- THE DATA
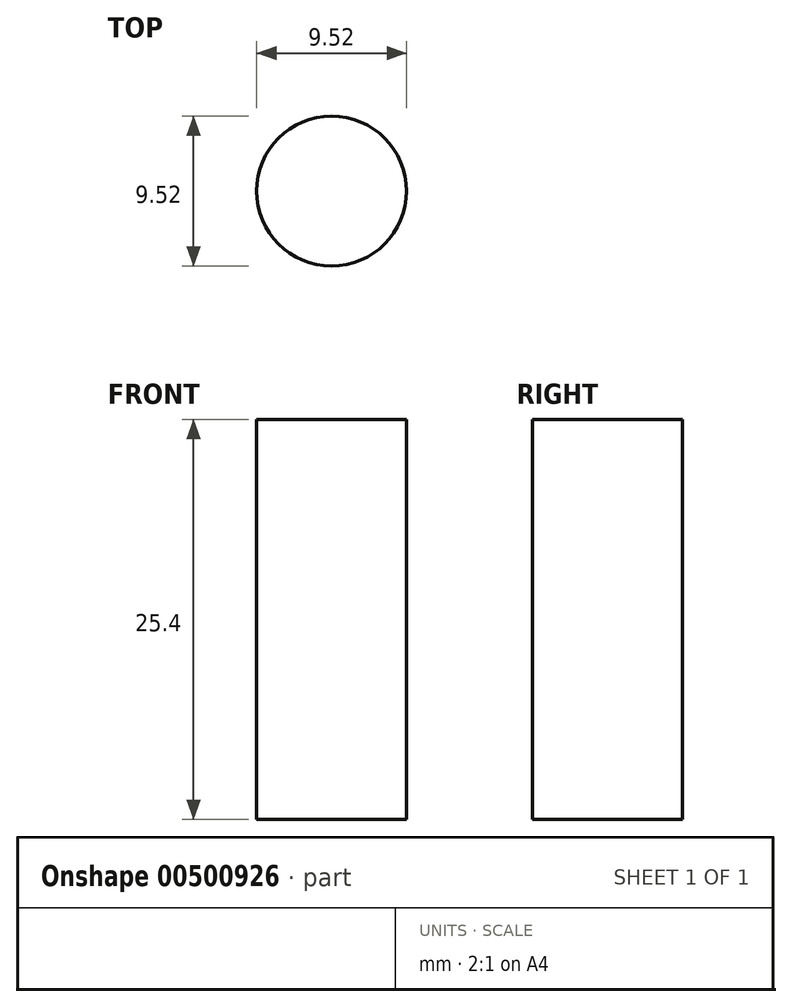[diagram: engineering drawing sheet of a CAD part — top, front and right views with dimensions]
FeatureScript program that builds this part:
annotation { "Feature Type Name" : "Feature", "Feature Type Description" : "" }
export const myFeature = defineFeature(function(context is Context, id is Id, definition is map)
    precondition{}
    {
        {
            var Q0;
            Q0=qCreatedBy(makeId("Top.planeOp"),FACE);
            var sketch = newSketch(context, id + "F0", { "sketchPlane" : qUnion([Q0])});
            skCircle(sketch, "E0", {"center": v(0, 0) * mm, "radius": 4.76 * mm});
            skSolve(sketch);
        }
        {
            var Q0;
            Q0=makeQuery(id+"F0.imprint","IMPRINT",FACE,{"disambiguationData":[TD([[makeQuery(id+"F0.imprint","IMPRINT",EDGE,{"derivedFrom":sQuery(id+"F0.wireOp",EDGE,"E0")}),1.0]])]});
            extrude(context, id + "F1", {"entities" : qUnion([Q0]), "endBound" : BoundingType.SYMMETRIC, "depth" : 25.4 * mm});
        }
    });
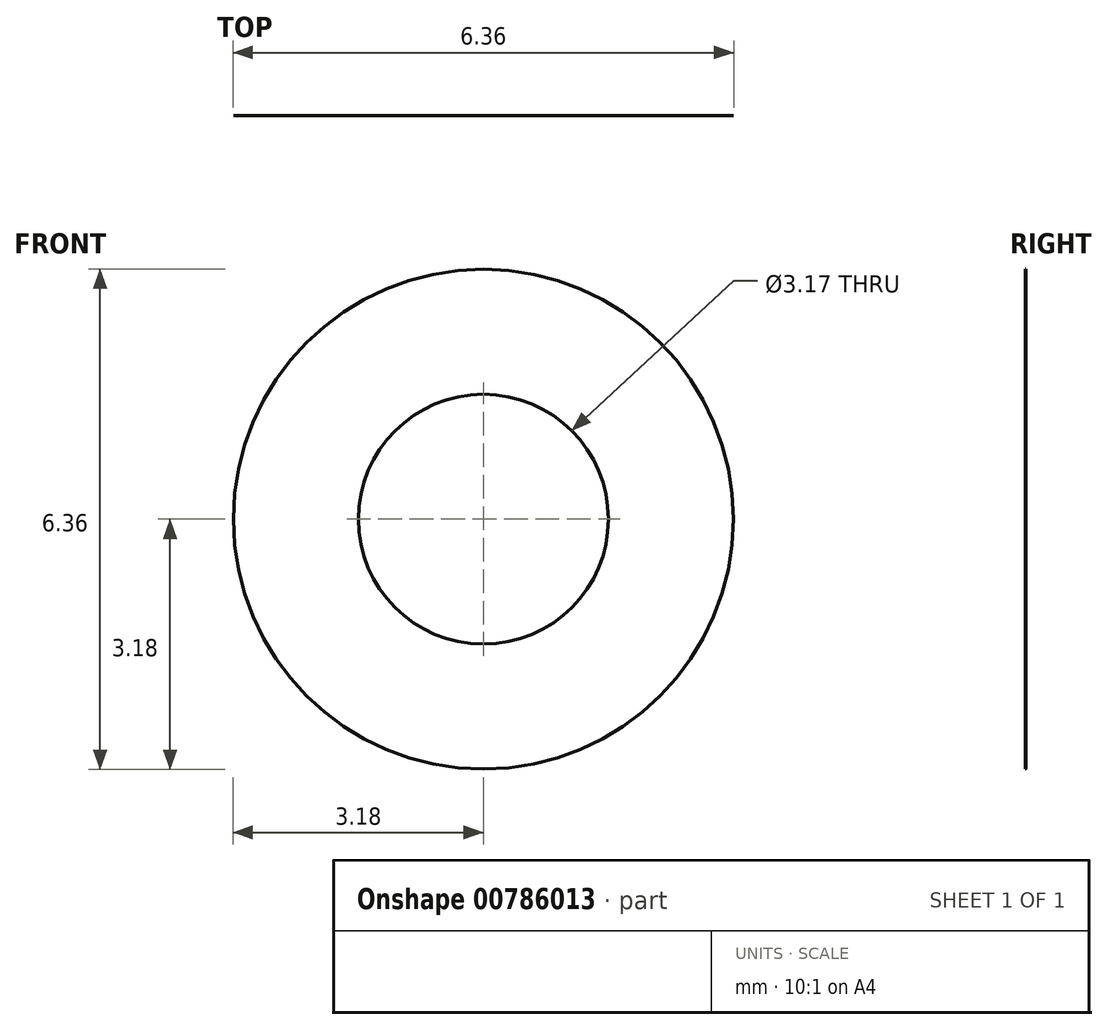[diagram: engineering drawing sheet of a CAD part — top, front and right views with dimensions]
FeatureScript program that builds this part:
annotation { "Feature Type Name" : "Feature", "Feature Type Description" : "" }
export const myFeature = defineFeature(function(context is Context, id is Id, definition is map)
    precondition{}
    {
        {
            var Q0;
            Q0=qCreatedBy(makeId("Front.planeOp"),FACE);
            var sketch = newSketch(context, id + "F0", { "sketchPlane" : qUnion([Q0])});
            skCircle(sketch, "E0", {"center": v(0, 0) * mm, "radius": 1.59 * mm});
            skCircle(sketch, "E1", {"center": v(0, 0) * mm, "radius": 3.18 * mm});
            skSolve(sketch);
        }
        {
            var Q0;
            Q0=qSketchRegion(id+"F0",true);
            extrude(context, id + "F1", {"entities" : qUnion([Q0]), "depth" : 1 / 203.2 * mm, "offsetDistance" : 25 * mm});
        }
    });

- WHAT IS REQUIRED
Please rewrite the listing above with "builds" changed to "creates" and everything else kept the same. Leave the pictures out of your version.

- WRITTEN RESPONSE
[diagram: engineering drawing sheet of a CAD part — top, front and right views with dimensions]
FeatureScript program that creates this part:
annotation { "Feature Type Name" : "Feature", "Feature Type Description" : "" }
export const myFeature = defineFeature(function(context is Context, id is Id, definition is map)
    precondition{}
    {
        {
            var Q0;
            Q0=qCreatedBy(makeId("Top.planeOp"),FACE);
            var sketch = newSketch(context, id + "F0", { "sketchPlane" : qUnion([Q0])});
            skCircle(sketch, "E0", {"center": v(0, 0) * mm, "radius": 4.76 * mm});
            skSolve(sketch);
        }
        {
            var Q0;
            Q0=makeQuery(id+"F0.imprint","IMPRINT",FACE,{"disambiguationData":[TD([[makeQuery(id+"F0.imprint","IMPRINT",EDGE,{"derivedFrom":sQuery(id+"F0.wireOp",EDGE,"E0")}),1.0]])]});
            extrude(context, id + "F1", {"entities" : qUnion([Q0]), "endBound" : BoundingType.SYMMETRIC, "depth" : 25.4 * mm});
        }
    });
[diagram: engineering drawing sheet of a CAD part — top, front and right views with dimensions]
FeatureScript program that creates this part:
annotation { "Feature Type Name" : "Feature", "Feature Type Description" : "" }
export const myFeature = defineFeature(function(context is Context, id is Id, definition is map)
    precondition{}
    {
        {
            var Q0;
            Q0=qCreatedBy(makeId("Front.planeOp"),FACE);
            var sketch = newSketch(context, id + "F0", { "sketchPlane" : qUnion([Q0])});
            skCircle(sketch, "E0", {"center": v(0, 0) * mm, "radius": 1.59 * mm});
            skCircle(sketch, "E1", {"center": v(0, 0) * mm, "radius": 3.18 * mm});
            skSolve(sketch);
        }
        {
            var Q0;
            Q0=qSketchRegion(id+"F0",true);
            extrude(context, id + "F1", {"entities" : qUnion([Q0]), "depth" : 1 / 203.2 * mm, "offsetDistance" : 25 * mm});
        }
    });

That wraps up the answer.